Worldwide Wormhole Complex
The Worldwide Wormhole Complex (or WWC), is a global transport network comprising thousands of entry/exit points. Stumbled upon by unsuspecting high school physics whiz Lyle Casey, from Washburn, Iowa, in April 2014, the WWC has changed the face of travel forever. Long gone are the days of airport delays and checked baggage. Eager travelers simply line up at the nearest Wormhole Terminal to go wormholing. By setting specific latitude and longitude coordinates, people can whisk themselves from the steps of Angkor Wat to the precipice of the Grand Canyon in under an hour.
Many adventurous explorers and experienced wormholers enjoy trying their luck (or lack thereof) with the Wormhole Dice Roll, whereby they set the destination to random and see where they turn up. Others have taken to "jump mobbing", where a large group of people follow a notice to use the WWC to converge on one seemingly random point all at once.
Discovery
Though formal discovery of the complex is attributed to Lyle Casey, the first known wormhole was the one on Presidente Street, found independently by Georges Rose in 1964. It would be five full decades before the nature of the Presidente Phenomenon as part of a greater complex was explained by Casey's accidental Matter Conjunction Theorem and the system could begin to be developed upon the foundation that formula laid.
Casey's contribution to the modern understanding of the WWC was quite unexpected, perhaps to no one as much as himself. He was attempting to demonstrate that electron orbits follow strict cubical paths with vertices at 90-degree angles (instead of the conventionally accepted spherical shell model), but instead stumbled onto the concepts that would eventually give humans control over the WWC. Casey has stated that he has no interest in wormhole travel and has continued research into electron orbits. "I'm glad I could help," he said in an interview with his school newspaper, "but there are clearly more important things for me to be focusing on than sophomoric wormholes. That sort of nonsense is a dead end for any serious physicist."
Nobel laureate Hans Wendell continued research into the the WWC where Casey left off. "The Matter Conjunction Theorem is one of the three fundamentally universe-shaking mathematical discoveries physics has ever produced," Wendell says, "and it's a shame the boy didn't have the sense to realize it at the time." Wendell is credited with the first real-world application of the theorem using an array of variable-track supercolliders routed by oscillating carbon nanotubes, which for the first time enabled humans to control access to Wormhole Terminals.
Development
Wendell's invention was succeeded by the more efficient Pocket Wormhole Activator, invented by Julius Mantosh in 2021.
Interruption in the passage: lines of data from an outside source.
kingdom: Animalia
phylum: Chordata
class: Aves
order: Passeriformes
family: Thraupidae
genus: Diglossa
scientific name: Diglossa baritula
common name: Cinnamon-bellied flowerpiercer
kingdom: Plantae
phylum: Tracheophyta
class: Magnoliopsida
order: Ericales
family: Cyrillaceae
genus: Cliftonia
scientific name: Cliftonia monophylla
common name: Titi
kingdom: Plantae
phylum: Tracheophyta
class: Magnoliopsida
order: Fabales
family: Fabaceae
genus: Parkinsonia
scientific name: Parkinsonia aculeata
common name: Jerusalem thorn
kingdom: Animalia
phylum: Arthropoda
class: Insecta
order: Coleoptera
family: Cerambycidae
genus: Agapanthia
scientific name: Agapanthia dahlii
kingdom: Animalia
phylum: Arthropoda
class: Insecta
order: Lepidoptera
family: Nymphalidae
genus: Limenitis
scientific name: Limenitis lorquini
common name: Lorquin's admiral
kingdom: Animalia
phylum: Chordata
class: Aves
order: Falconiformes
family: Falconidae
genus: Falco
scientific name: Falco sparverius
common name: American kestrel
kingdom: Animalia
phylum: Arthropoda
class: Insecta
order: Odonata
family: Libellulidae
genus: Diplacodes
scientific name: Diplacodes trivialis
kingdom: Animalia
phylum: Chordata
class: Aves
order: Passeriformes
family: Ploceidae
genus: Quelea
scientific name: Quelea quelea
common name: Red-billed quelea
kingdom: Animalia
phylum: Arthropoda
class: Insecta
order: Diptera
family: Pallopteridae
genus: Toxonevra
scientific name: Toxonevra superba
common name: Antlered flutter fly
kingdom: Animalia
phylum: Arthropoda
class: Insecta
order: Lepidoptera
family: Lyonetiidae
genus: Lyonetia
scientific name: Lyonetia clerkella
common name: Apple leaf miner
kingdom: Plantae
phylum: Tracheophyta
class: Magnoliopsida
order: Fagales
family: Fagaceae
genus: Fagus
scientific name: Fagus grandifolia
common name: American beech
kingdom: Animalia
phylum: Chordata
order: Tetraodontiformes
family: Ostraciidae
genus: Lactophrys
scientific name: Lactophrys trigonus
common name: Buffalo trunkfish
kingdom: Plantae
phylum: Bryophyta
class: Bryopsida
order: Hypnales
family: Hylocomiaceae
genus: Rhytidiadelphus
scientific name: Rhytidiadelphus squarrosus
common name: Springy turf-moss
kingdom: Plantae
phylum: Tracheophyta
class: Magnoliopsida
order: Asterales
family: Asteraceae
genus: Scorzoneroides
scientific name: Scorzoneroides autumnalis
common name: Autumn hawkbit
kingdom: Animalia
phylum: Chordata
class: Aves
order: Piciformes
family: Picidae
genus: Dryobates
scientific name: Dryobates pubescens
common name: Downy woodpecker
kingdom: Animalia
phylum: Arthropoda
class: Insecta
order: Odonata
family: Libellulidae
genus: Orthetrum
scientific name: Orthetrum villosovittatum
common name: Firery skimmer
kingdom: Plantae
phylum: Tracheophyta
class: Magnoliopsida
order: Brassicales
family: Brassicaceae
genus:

Mantosh is also credited with suggesting an alternative application of the wormholes - "Perpetual mOtion Wormhole Hydroelectric pOwer Generation" (POWHOG). The idea is to pipe water through a wormhole with an exit at a higher altitude than the intake (i.e. a higher gravitational potential). The water, once it exits the wormhole, has anomalously gained gravitational energy which can be extracted by traditional hydroelectric technology.
Metaphysicists are at a loss to explain the apparent violation of conservation of energy. When asked how it works by a WormVision reporter, Mantosh himself shrugged and quipped "It works - what more do you want from me."
The first POWHOG station went online in 2490 with one terminal at the top of Mt. McKinley in Alaska, the other at an offshore rig near Abu Dhabi, Dubai. It demonstrated a maximum output of 1 GW.
Controversy
The POWHOG concept, first put into place by La Bac Inc., inspired often violent protests by groups who feared that the energy was not inexhaustible. The leading opponents of POWHOG are the No Free Lunch organization, headed by charismatic leader Monica Silva. Opinions vary as to what might happen if the wormhole energy is tapped out. Some groups believe the wormholes will collapse, and with it the planetary economy. Others predict more dire consequences.
Origin Theories
Since its discovery in 2014, there have been many theories as to the origins of the WWC. However most fall on one or the other side of a central divide: whether the wormholes are a "natural" phenomenon (and theories even differ as to what "natural" means" or whether they were created or engineered (by whom is, of course, in dispute).
The Church of the Worm is a religious organization whose leader claims to have insight into the creation of the WWC.